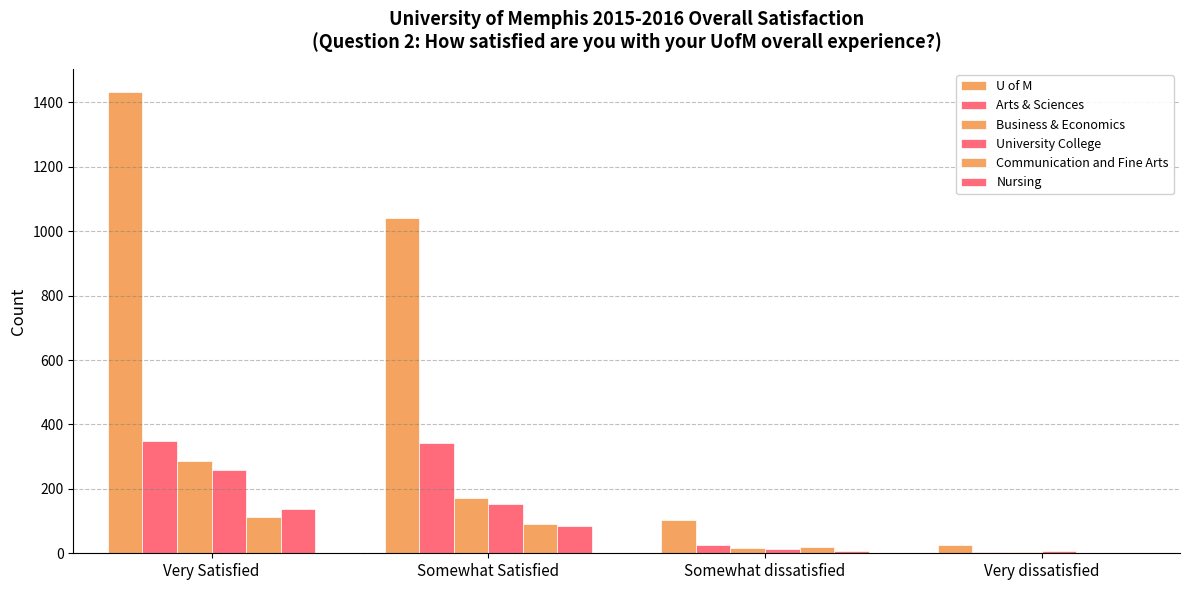

Count the number of data series in this chart.

6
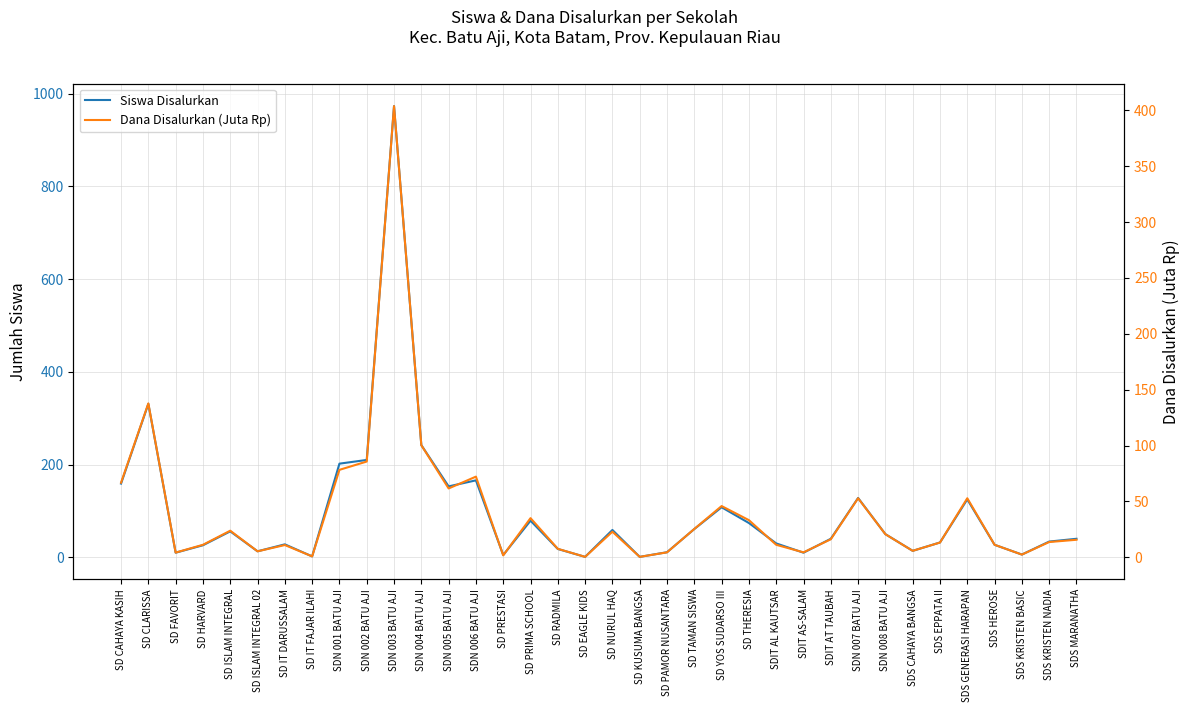

What is the label of the 11th point from the right?

SDIT AS-SALAM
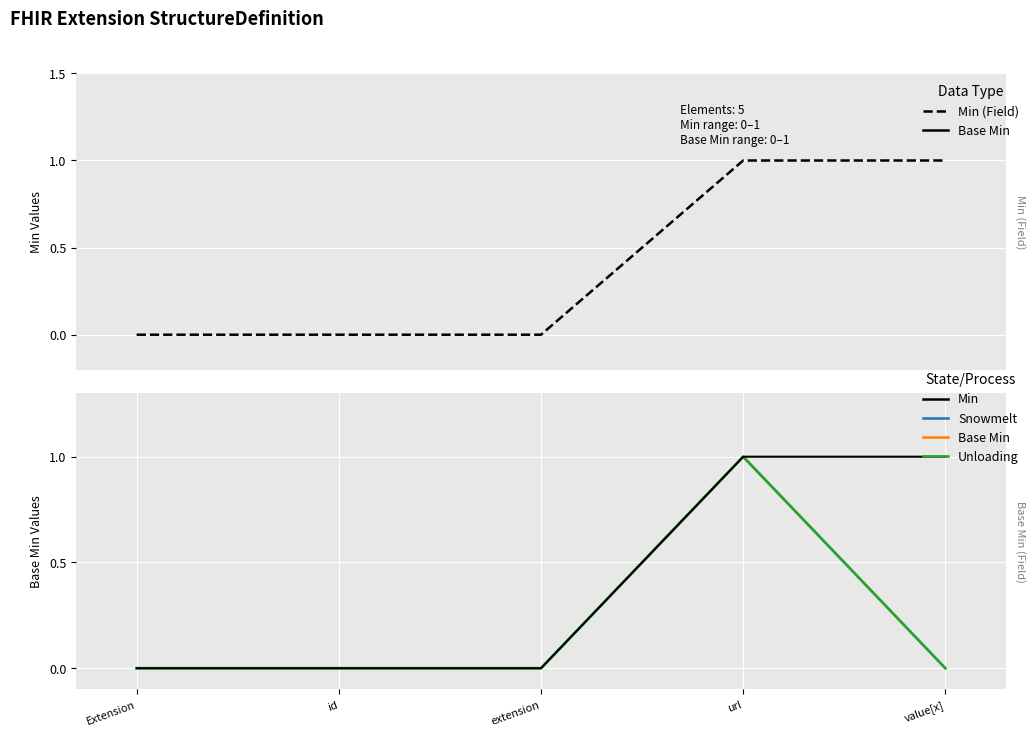

At which label is Min closest to 0?

Extension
- - - -
Exercise aim: Please repeat every one of the lines above word for word, leaving the pictures out of your answer.

Exercise response:
Count the number of data series in this chart.

6

What is the label of the 11th point from the right?

SDIT AS-SALAM

At which label is Min closest to 0?

Extension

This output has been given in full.